I don’t even mean to be like one of those cryptic facebook updates that people drop when they are looking for attention, but emotionally I am in no place to review this. Which might be the perfect place to be emotionally to review this? My beloved grandmother is dying. I read this fast like fever in the car to and from emotional upheavals that I haven’t even begun to sort into something resembling sense.

So yeah, this is one of those reviews. Be warned.

I picked this up because of Josh’s tumescent review. And because – I can be honest about my shallowness – this is just a fantastic cover. After I finished my read, I popped back onto Goodreads to reread Josh’s review with knowing eyes. I was bolted to the floor when I saw he references Lars von Trier’s Melancholia in the first few sentences.

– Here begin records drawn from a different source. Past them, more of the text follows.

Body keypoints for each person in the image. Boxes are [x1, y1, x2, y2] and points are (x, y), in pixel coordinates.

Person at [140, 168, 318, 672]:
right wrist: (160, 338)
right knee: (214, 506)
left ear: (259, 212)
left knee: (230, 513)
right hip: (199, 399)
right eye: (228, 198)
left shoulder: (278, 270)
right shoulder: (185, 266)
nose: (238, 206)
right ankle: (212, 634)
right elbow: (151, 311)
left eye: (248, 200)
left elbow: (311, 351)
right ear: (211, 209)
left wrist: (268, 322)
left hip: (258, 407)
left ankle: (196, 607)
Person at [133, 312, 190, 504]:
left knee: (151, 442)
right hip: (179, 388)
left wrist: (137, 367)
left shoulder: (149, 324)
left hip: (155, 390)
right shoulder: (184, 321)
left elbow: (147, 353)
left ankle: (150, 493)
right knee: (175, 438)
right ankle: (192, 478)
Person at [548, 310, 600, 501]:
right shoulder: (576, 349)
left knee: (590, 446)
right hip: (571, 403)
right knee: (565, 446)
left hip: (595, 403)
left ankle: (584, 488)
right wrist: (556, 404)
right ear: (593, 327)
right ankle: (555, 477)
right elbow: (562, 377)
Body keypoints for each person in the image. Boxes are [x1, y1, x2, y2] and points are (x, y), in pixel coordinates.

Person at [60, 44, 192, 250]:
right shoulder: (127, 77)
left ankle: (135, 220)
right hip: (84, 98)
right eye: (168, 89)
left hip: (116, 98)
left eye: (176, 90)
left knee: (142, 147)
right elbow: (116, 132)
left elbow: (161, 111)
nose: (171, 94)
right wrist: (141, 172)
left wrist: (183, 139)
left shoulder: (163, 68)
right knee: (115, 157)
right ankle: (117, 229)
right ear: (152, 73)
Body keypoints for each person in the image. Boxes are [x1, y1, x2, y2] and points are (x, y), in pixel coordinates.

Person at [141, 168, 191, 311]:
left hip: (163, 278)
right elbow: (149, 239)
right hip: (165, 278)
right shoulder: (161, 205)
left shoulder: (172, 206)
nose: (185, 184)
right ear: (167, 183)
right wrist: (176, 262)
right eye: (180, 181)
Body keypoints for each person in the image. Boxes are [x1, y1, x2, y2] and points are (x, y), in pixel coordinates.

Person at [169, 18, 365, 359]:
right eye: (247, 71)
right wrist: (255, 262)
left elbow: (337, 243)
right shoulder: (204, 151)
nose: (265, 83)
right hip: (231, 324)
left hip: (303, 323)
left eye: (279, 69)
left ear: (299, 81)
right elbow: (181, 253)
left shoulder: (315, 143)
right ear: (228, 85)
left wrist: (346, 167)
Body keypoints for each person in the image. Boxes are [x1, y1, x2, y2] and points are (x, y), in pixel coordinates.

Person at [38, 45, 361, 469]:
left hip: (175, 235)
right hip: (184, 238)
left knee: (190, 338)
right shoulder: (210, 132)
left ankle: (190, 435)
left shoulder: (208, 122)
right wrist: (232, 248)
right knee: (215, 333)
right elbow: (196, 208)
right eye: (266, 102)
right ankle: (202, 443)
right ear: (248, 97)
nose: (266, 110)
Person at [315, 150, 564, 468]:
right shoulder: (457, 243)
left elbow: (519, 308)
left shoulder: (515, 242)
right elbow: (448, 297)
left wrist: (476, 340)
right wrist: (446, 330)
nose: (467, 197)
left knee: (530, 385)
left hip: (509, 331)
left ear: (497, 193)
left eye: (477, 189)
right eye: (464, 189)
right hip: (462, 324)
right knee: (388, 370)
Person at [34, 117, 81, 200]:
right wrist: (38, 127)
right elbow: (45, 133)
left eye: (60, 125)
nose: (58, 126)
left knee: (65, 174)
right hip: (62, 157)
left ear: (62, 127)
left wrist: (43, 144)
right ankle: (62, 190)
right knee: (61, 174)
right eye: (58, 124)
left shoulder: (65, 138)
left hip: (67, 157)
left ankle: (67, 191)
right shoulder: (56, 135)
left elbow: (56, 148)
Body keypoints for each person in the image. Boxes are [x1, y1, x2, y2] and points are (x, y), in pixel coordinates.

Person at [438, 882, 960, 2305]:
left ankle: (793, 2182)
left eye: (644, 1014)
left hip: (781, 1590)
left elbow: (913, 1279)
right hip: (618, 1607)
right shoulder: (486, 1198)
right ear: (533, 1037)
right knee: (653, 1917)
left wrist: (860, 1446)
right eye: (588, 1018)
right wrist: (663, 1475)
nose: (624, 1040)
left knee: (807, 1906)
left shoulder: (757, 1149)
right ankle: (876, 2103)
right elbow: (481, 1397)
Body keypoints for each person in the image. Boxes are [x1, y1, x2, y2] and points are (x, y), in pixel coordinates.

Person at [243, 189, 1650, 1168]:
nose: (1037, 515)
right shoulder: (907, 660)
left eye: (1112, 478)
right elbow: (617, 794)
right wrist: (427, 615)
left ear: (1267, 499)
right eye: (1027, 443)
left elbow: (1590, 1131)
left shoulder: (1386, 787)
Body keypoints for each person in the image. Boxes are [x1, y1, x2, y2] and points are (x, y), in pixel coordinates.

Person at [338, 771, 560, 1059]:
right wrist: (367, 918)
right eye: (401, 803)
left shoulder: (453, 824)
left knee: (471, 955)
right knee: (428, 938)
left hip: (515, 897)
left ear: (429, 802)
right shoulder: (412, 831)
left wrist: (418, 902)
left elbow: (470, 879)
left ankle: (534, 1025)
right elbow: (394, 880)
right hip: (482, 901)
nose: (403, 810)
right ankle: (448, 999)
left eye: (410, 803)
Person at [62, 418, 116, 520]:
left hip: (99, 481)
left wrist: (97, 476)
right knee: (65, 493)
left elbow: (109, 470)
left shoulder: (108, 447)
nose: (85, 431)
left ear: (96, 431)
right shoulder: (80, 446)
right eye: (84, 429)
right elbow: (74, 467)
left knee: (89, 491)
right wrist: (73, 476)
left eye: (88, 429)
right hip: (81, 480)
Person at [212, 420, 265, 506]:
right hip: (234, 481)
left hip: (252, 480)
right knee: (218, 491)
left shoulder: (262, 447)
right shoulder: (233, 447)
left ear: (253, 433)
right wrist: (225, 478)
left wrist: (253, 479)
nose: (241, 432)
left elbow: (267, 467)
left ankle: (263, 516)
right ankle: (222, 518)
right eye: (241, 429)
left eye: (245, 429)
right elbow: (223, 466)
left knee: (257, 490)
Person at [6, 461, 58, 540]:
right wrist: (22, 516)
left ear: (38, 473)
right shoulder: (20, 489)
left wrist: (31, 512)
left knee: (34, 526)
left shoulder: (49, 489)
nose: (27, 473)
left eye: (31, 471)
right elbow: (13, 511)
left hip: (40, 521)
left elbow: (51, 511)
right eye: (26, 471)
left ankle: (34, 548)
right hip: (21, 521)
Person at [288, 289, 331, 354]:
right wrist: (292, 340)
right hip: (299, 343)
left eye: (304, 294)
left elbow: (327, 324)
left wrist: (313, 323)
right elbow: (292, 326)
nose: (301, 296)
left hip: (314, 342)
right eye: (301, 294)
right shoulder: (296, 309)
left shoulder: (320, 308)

Before I left for my visit with Grandma who is dying, on a slow Saturday, my husband pulled me down onto the couch and made me watch that film. Not all. In sections as I ran the dishwasher or packed that forgotten thing or talking on the phone to a distraught family member, imagining the family ugliness that is inevitable once she’s gone. We’re all considering the end, mapping out alternate futures of the end and after her end. I’ve had my problems with von Trier in the past that aren’t worth getting into, but Melancholia was a series of images that burned me quietly, this end of the world that is both metaphor and fact. Science fiction stories can be a lot of different things, but the ones that get me scrying my own overturned guts are the ones about our personal universes as alien planets, the hard gravities of our emotions and what we tell ourselves are our emotions. The way Melancholia ran this apocalypse through a series of family connections, bright loosely connected images, the hovering close-ups and near-static tableaus – ah ah ah ah.

I spent the weekend trying to be present, trying to feel Grandma’s lips when I kiss her, or her hands in mine, watching my step-mom write a list on a napkin. Presence is a difficult thing, and I’m no Taoist; my mind does not let things run as they are. My mind chews on the future. I prognosticate, therefore I am. There’s a certain philosophical aridity that appeals to my presence-avoiding mind in these pages, though I admit I have close to zero interest or background in straight philosophy. Arid is maybe the wrong word. As is philosophy.

Folklore of the future?

I’m not sure that this plot can be spoiled, dealing as it does with a roving glacier of various time periods, persons, non-persons, and battling visions of the future. Sad as I am, superimposed as I am between present and future, this story, this collection of elegant, funny, wigged out, careful sentences washed me over and washed over me. I could read this forever. This could go on and on, but it ends. If I were less emotional and messy, I could catalog the influences and hat-tips, from the obvious PKD and Gibson, to the more muted Star Wars and UKL. When I talked about this with my husband, he asked what it would be like to be someone other than George Orr in The Lathe Of Heaven, someone changed subtly or largely in someone else’s sleep. It will be hours before I know she’s gone — this is the way of things; the phone-tree is long and branching — and in those hours will she continue as if that end hadn’t happened? Will she be gone in those hours? There’s questions like that everywhere here.

This book probably deserves a less sloppy reader, one that isn’t leaking at the seams. My dad did all the sodoku puzzles from the last two weeks of the paper; I read this. I was fully absorbed in the intellectual puzzle of end-times and the after-end, a game of futures. I can’t unbind my emotions from the end of it all, the end of her all. But the blueprints lay down blue and bloodless. They make me think. They make me wonder — in that old school awestruck sense. And I know that absolutely none of this makes sense, which is why it is such a comfort.